─── Excerpt ───

The rules work differently because chapter 13 lets filers keep property that might be at risk in chapter 7. As a result, a chapter 13 plan generally must provide unsecured creditors with at least as much as they would have received if the case had been filed under chapter 7.

Example. If a truck would be nonexempt in chapter 7 and could have produced $10,000 for unsecured creditors after sale costs, a chapter 13 filer would usually keep the truck but may need to pay at least that much value to unsecured creditors through the plan, along with any other amounts required under chapter 13.

What Happens If You Make an Exemption Mistake?

“Exemptions should be claimed carefully and honestly. If an exemption is claimed the wrong way, the trustee may object and the court may have to decide whether the property is protected.”

Exemption problems often come up when the trustee reviews your bankruptcy schedules, including Schedule C. If the trustee believes an exemption was claimed incorrectly, the issue may be raised through follow-up questions, a request for more information, or a formal objection. If the matter is not resolved, the bankruptcy court may decide whether the exemption applies.

It is important to describe your property accurately and claim exemptions in good faith. Bankruptcy papers are signed under penalty of perjury, so trying to force property into an exemption that does not fit can create serious problems. Depending on the circumstances, the result could be loss of the exemption, loss of the property, or other consequences.

─── Stored data ───

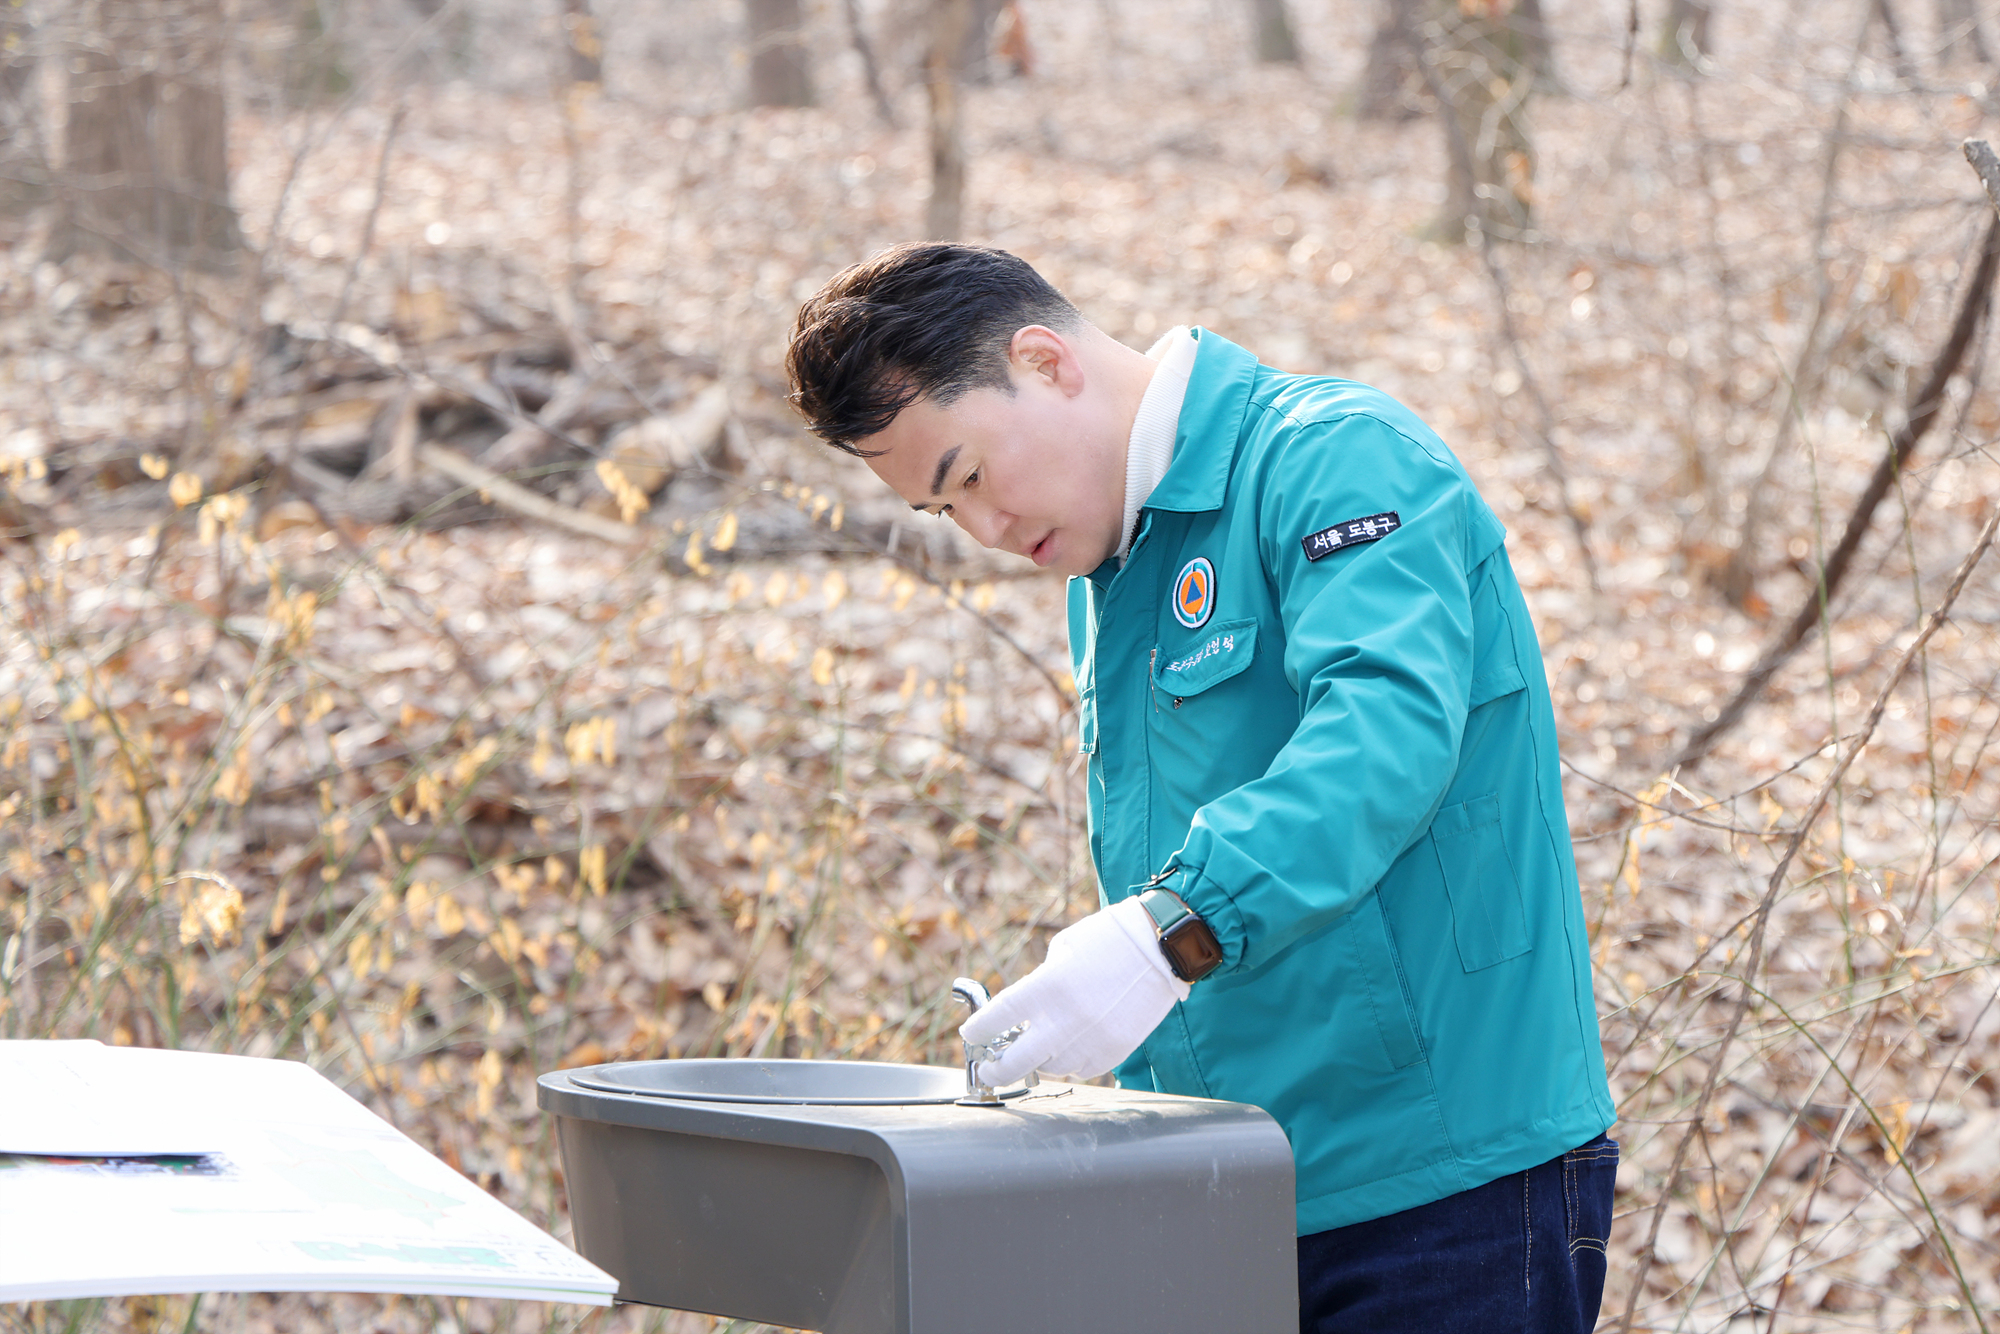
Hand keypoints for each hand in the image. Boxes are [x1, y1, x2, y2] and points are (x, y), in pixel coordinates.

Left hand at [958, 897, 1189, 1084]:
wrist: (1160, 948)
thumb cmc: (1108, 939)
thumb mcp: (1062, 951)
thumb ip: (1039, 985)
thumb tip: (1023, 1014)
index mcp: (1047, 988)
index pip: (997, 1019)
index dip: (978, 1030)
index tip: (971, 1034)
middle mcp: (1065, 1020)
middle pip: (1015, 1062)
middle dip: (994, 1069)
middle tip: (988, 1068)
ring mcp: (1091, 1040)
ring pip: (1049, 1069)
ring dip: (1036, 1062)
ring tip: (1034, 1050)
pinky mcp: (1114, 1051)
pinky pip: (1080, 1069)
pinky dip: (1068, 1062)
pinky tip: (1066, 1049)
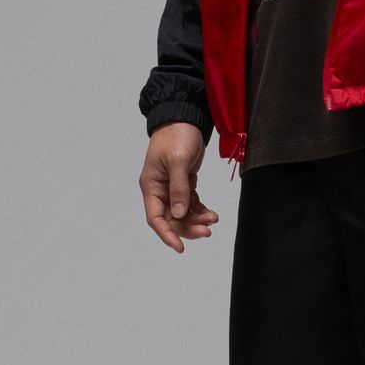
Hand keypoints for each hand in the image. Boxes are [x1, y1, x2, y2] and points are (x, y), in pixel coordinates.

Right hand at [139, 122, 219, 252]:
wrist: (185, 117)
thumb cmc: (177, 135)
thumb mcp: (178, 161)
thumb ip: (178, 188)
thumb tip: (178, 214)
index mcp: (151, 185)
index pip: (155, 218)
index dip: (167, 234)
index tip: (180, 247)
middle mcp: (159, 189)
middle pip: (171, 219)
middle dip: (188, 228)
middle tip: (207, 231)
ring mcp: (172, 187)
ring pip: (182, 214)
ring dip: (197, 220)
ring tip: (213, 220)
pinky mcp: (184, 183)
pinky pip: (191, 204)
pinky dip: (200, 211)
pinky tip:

───

Carry on the excerpt about bankruptcy exemptions, starting after its last sentence. These records were drawn from a separate source.

Example. Suppose a filer owns a truck worth more than the available motor vehicle exemption. To try to protect the rest of the value, the filer lists the truck under a different exemption that does not actually apply. The trustee objects, and if the court agrees the claimed exemption was improper, the extra value in the truck may remain unprotected.

How To Avoid Bankruptcy Exemption Issues

One of the best ways to avoid exemption problems is to confirm which exemption laws apply before you file. This can become more complicated if you moved from one state to another within the last two years, because the state where you file is not always the state whose exemptions you can use.

In general, you usually must have lived in a state for at least 730 days before filing to use that state’s exemption laws. If you have not, a different state’s exemptions may apply based on where you lived during the earlier lookback period. That is why recent moves should be reviewed carefully before a bankruptcy case is filed.

Exemption issues can also become more complicated in repeat filings or cases involving unusual assets. For more on bankruptcy timing rules, see our guide on how often you can file bankruptcy.

Arizona Bankruptcy Exemptions FAQs

Can I use the federal bankruptcy exemptions in Arizona?

Usually no. Arizona is an opt-out state, so most filers in Arizona must use Arizona’s exemption laws instead of the federal bankruptcy exemptions. In some cases, however, certain federal nonbankruptcy protections may still apply.

Can married couples double Arizona bankruptcy exemptions?

Sometimes. In a joint case, some Arizona exemption amounts may be doubled if both spouses have an ownership interest in the property and the law allows it. Whether doubling applies depends on the type of asset, the exemption involved, and how the property is owned.

What happens if my property is worth more than the exemption amount?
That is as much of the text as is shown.